- _Supplied text_:
— start —
A common trope I see in atheist circles are people (often claiming to be atheists themselves, and I’m sure many genuinely are) going around chiding other atheists for being mean, rude, or otherwise disrespectful to believers. It’s counterproductive! It doesn’t work! It paints us in a bad light!

Often enough, these criticisms are an example of concern trolling, someone telling us what to do because they don’t agree with what we’re trying to do. Greta Christina correctly pointed out that when they do us, they’re trying to get us to lay down the weapons we use to fight back against what’s done to us. They’re trying to get us to surrender our power.
— end —
- _Challenge_:
In the passage about atheists chiding other atheists for rudeness, what name is given to these criticisms?

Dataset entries
— start —
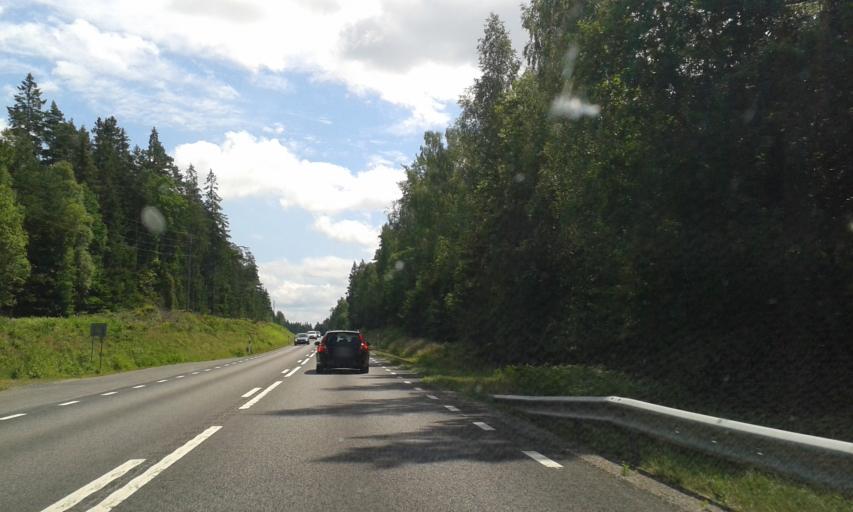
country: SE
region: Joenkoeping
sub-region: Varnamo Kommun
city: Bor
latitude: 57.0578
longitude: 14.2029
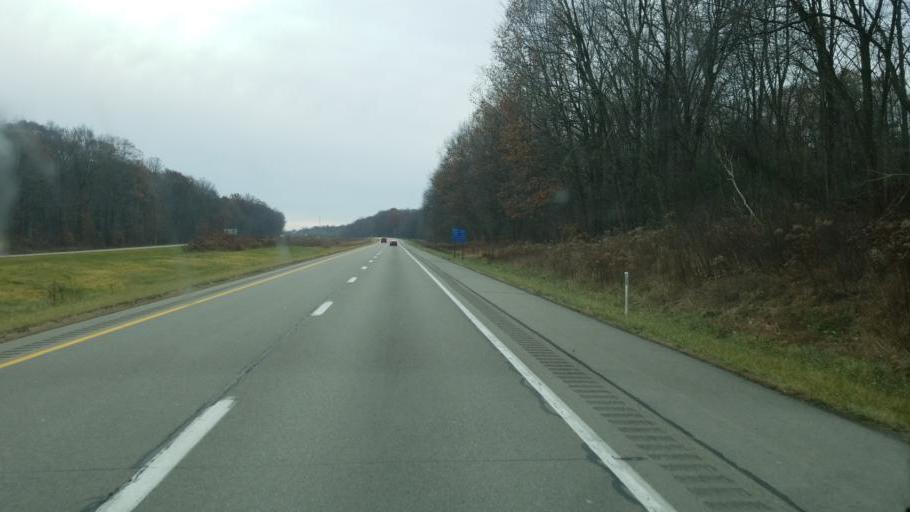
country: US
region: Pennsylvania
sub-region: Crawford County
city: Cochranton
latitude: 41.5182
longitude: -80.1706
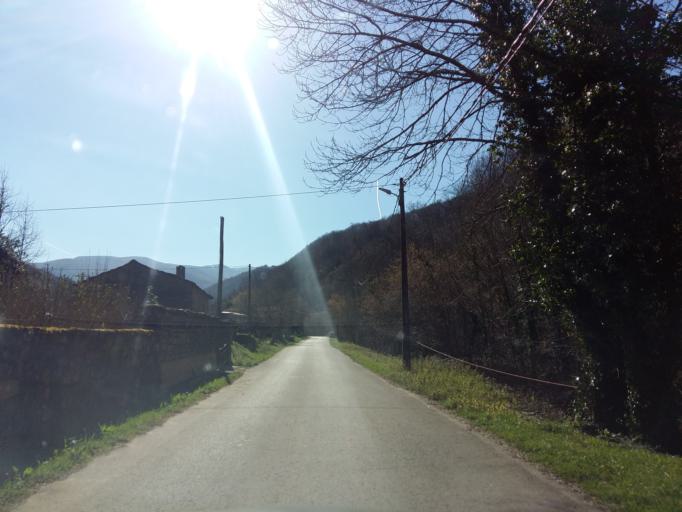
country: ES
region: Cantabria
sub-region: Provincia de Cantabria
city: Vega de Pas
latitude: 43.1495
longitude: -3.8025
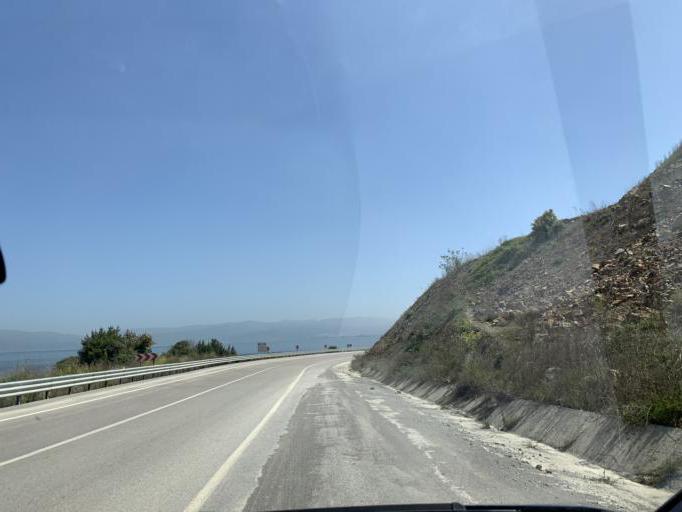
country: TR
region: Bursa
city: Niluefer
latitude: 40.3574
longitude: 28.9918
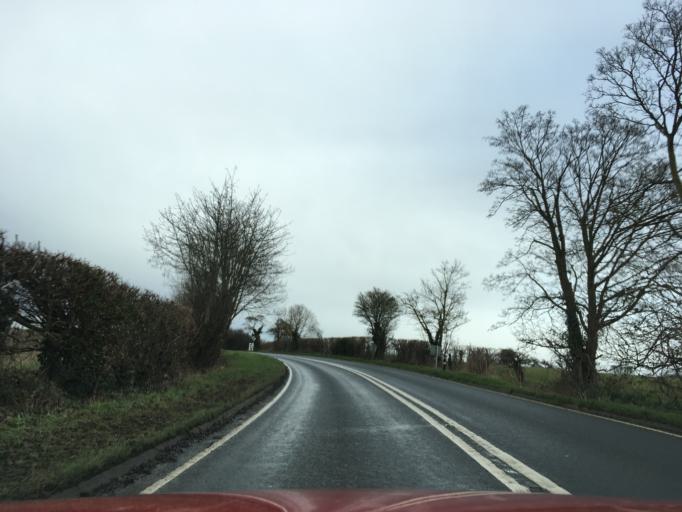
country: GB
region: England
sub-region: Worcestershire
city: Evesham
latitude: 52.0488
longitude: -1.9644
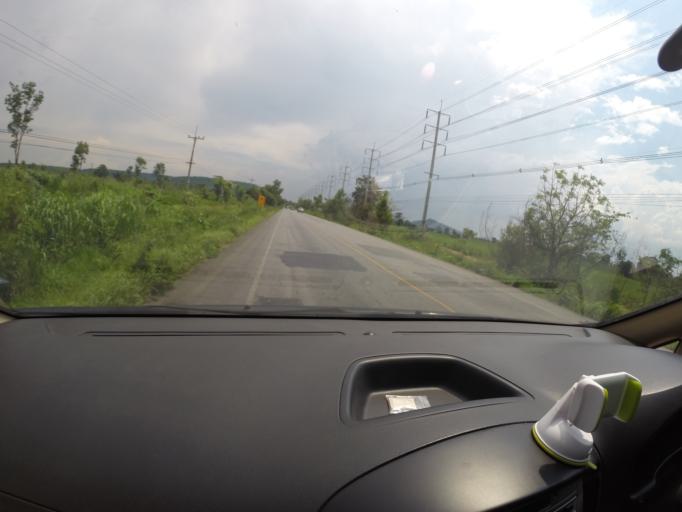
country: TH
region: Lop Buri
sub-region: Amphoe Lam Sonthi
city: Lam Sonthi
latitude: 15.1083
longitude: 101.4570
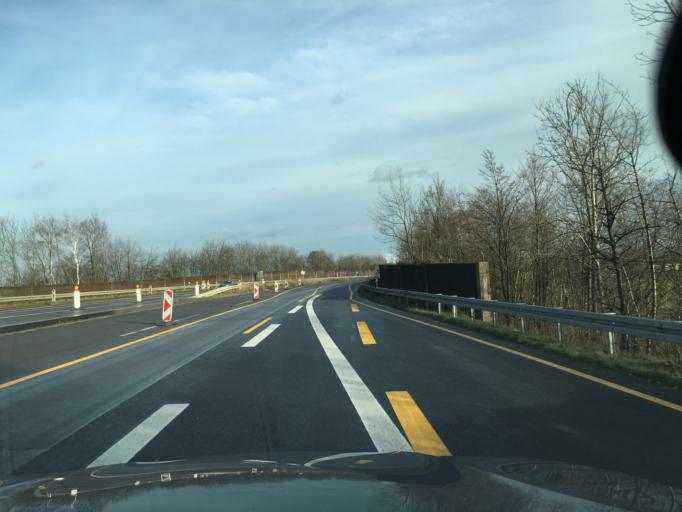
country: DE
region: North Rhine-Westphalia
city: Bruhl
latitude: 50.8071
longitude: 6.9077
— end —
- _Complete response_:
Concern trolling.